Earlier the same day, Cllr Reddy had a detailed motion passed at the Dublin City Council North West Area Committee, calling for a full review of the F-Spine routes and direct engagement between the NTA and local communities. The motion was backed by every Councillor in the Ballymun–Finglas Local Electoral Area and a single joint letter will now be issued to the NTA on behalf of all Councillors.

"I am delighted to have brought Councillors in the area together to speak with one voice" Reddy said. "If we want to win changes for Finglas we need unity and we have that now."

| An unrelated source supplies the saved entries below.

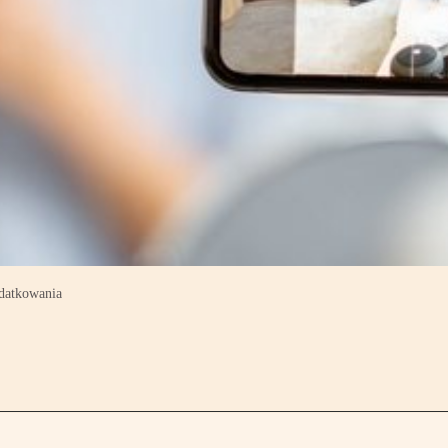
odatkowania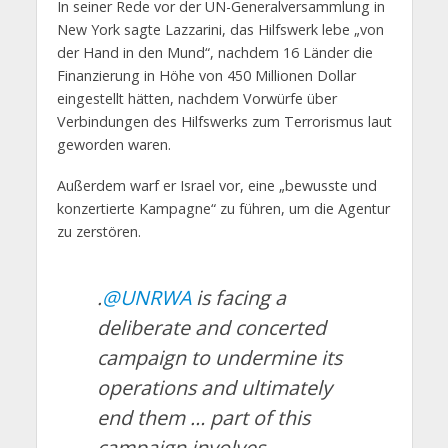
In seiner Rede vor der UN-Generalversammlung in
New York sagte Lazzarini, das Hilfswerk lebe „von
der Hand in den Mund“, nachdem 16 Länder die
Finanzierung in Höhe von 450 Millionen Dollar
eingestellt hätten, nachdem Vorwürfe über
Verbindungen des Hilfswerks zum Terrorismus laut
geworden waren.
Außerdem warf er Israel vor, eine „bewusste und
konzertierte Kampagne“ zu führen, um die Agentur
zu zerstören.
.
@UNRWA
is facing a
deliberate and concerted
campaign to undermine its
operations and ultimately
end them … part of this
campaign involves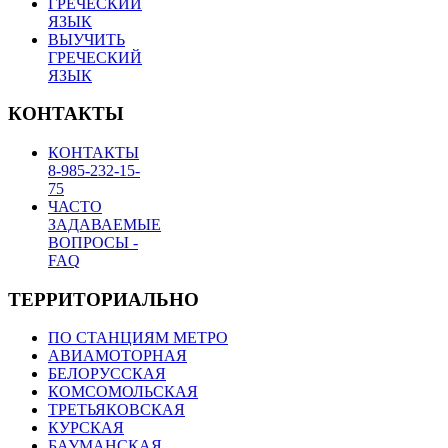
ГРЕЧЕСКИЙ
ЯЗЫК
ВЫУЧИТЬ
ГРЕЧЕСКИЙ
ЯЗЫК
КОНТАКТЫ
КОНТАКТЫ
8-985-232-15-
75
ЧАСТО
ЗАДАВАЕМЫЕ
ВОПРОСЫ -
FAQ
ТЕРРИТОРИАЛЬНО
ПО СТАНЦИЯМ МЕТРО
АВИАМОТОРНАЯ
БЕЛОРУССКАЯ
КОМСОМОЛЬСКАЯ
ТРЕТЬЯКОВСКАЯ
КУРСКАЯ
БАУМАНСКАЯ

The meeting unanimously agreed to found a new Finglas Bus Action Group which will coordinate further campaigning and community action. At 2pm on Wednesday 19 November a delegation of residents will travel to the NTA offices in Smithfield to hand-deliver hundreds of petition signatures and more than 700 individual complaints that have been submitted through Cllr Reddy’s public complaint form. 

Cllr Reddy added:

"This is only the beginning. Last winter I worked to highlight the issue of “ghost buses” on the N2 and N6 routes and the same underlying issues are now hitting the F-Spine - staffing shortages, recruitment challenges and poor communication with passengers through the Realtime System. We will keep organising and escalating until Finglas gets the reliable, local, accessible transport system it deserves. Tonight we founded the Finglas Bus Action Group and in the coming weeks we will be planning larger public action, including the possibility of a mass protest or slow march along one of the affected routes. The NTA has not listened so far. They will have to listen now."